Handle job exceptions in queues

You can configure queues so that LSF detects exceptional conditions while jobs are running, and take appropriate action automatically. You can customize what exceptions are detected, and the corresponding actions. By default, LSF does not detect any exceptions.

Job exceptions LSF can detect

If you configure job exception handling in your queues, LSF detects the following job exceptions:

  • Job underrun - jobs end too soon (run time is less than expected). Underrun jobs are detected when a job exits abnormally

  • Job overrun - job runs too long (run time is longer than expected). By default, LSF checks for overrun jobs every 1 minute. Use EADMIN_TRIGGER_DURATION in lsb.params to change how frequently LSF checks for job overrun.

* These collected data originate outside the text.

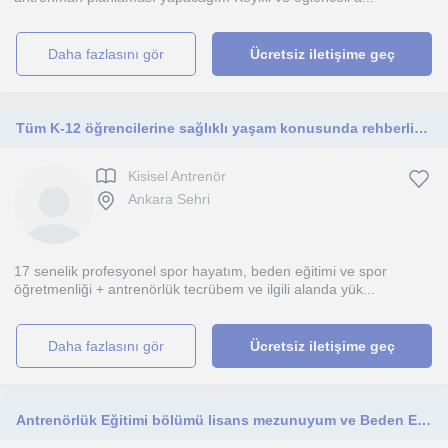
daha fazlasını gör
Ücretsiz iletişime geç
Tüm K-12 öğrencilerine sağlıklı yaşam konusunda rehberlik edebilirim. Voleybol, beslenme, sporda performans gelişimi vb.
Kisisel Antrenör
Ankara Sehri
17 senelik profesyonel spor hayatım, beden eğitimi ve spor
öğretmenliği + antrenörlük tecrübem ve ilgili alanda yük...
daha fazlasını gör
Ücretsiz iletişime geç
Antrenörlük Eğitimi bölümü lisans mezunuyum ve Beden Eğitimi ve Spor alanında yüksek lisans yapmaktayım.Her yaş grubu için uygun.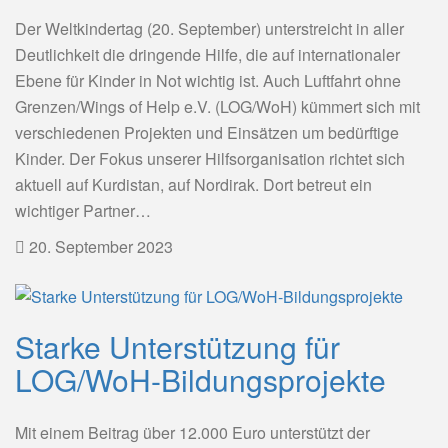
Der Weltkindertag (20. September) unterstreicht in aller
Deutlichkeit die dringende Hilfe, die auf internationaler
Ebene für Kinder in Not wichtig ist. Auch Luftfahrt ohne
Grenzen/Wings of Help e.V. (LOG/WoH) kümmert sich mit
verschiedenen Projekten und Einsätzen um bedürftige
Kinder. Der Fokus unserer Hilfsorganisation richtet sich
aktuell auf Kurdistan, auf Nordirak. Dort betreut ein
wichtiger Partner…
20. September 2023
Starke Unterstützung für
LOG/WoH-Bildungsprojekte
Mit einem Beitrag über 12.000 Euro unterstützt der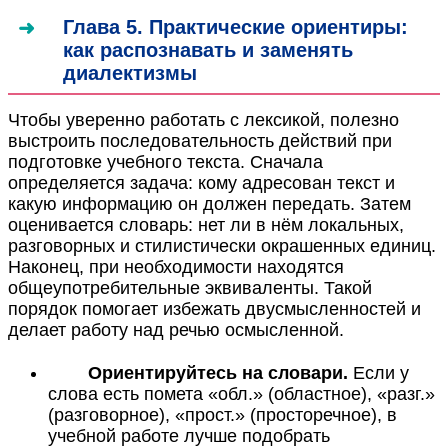
Глава 5. Практические ориентиры:
как распознавать и заменять
диалектизмы
Чтобы уверенно работать с лексикой, полезно
выстроить последовательность действий при
подготовке учебного текста. Сначала
определяется задача: кому адресован текст и
какую информацию он должен передать. Затем
оценивается словарь: нет ли в нём локальных,
разговорных и стилистически окрашенных единиц.
Наконец, при необходимости находятся
общеупотребительные эквиваленты. Такой
порядок помогает избежать двусмысленностей и
делает работу над речью осмысленной.
Ориентируйтесь на словари.
Если у
слова есть помета «обл.» (областное), «разг.»
(разговорное), «прост.» (просторечное), в
учебной работе лучше подобрать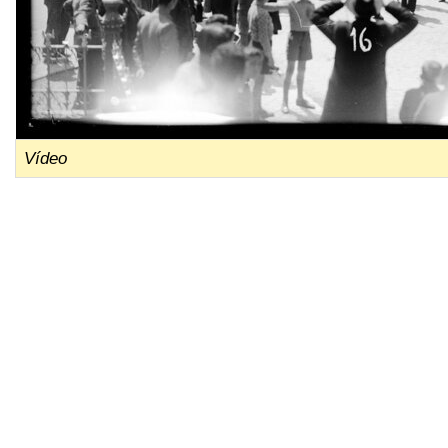
Ví­deo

  • Idle job - running job consumes less CPU time than expected (in terms of CPU time/runtime). By default, LSF checks for idle jobs every 1 minute. Use EADMIN_TRIGGER_DURATION in lsb.params to change how frequently LSF checks for idle jobs.

Configure job exception handling (lsb.queues)

You can configure your queues to detect job exceptions. Use the following parameters:

JOB_IDLE

Specify a threshold for idle jobs. The value should be a number between 0.0 and 1.0 representing CPU time/runtime. If the job idle factor is less than the specified threshold, LSF invokes eadmin to trigger the action for a job idle exception.

JOB_OVERRUN

Specify a threshold for job overrun. If a job runs longer than the specified run time, LSF invokes eadmin to trigger the action for a job overrun exception.

JOB_UNDERRUN

Specify a threshold for job underrun. If a job exits before the specified number of minutes, LSF invokes eadmin to trigger the action for a job underrun exception.

Example

The following queue defines thresholds for all types job exceptions:

Begin Queue 
... 
JOB_UNDERRUN = 2 
JOB_OVERRUN  = 5 
JOB_IDLE     = 0.10 
... 
End Queue

For this queue:

  • A job underrun exception is triggered for jobs running less than 2 minutes

  • A job overrun exception is triggered for jobs running longer than 5 minutes

  • A job idle exception is triggered for jobs with an idle factor (CPU time/runtime) less than 0.10

Configure thresholds for job exception handling

By default, LSF checks for job exceptions every 1 minute. Use EADMIN_TRIGGER_DURATION in lsb.params to change how frequently LSF checks for overrun, underrun, and idle jobs.

Tuning

Tip:

Tune EADMIN_TRIGGER_DURATION carefully. Shorter values may raise false alarms, longer values may not trigger exceptions frequently enough.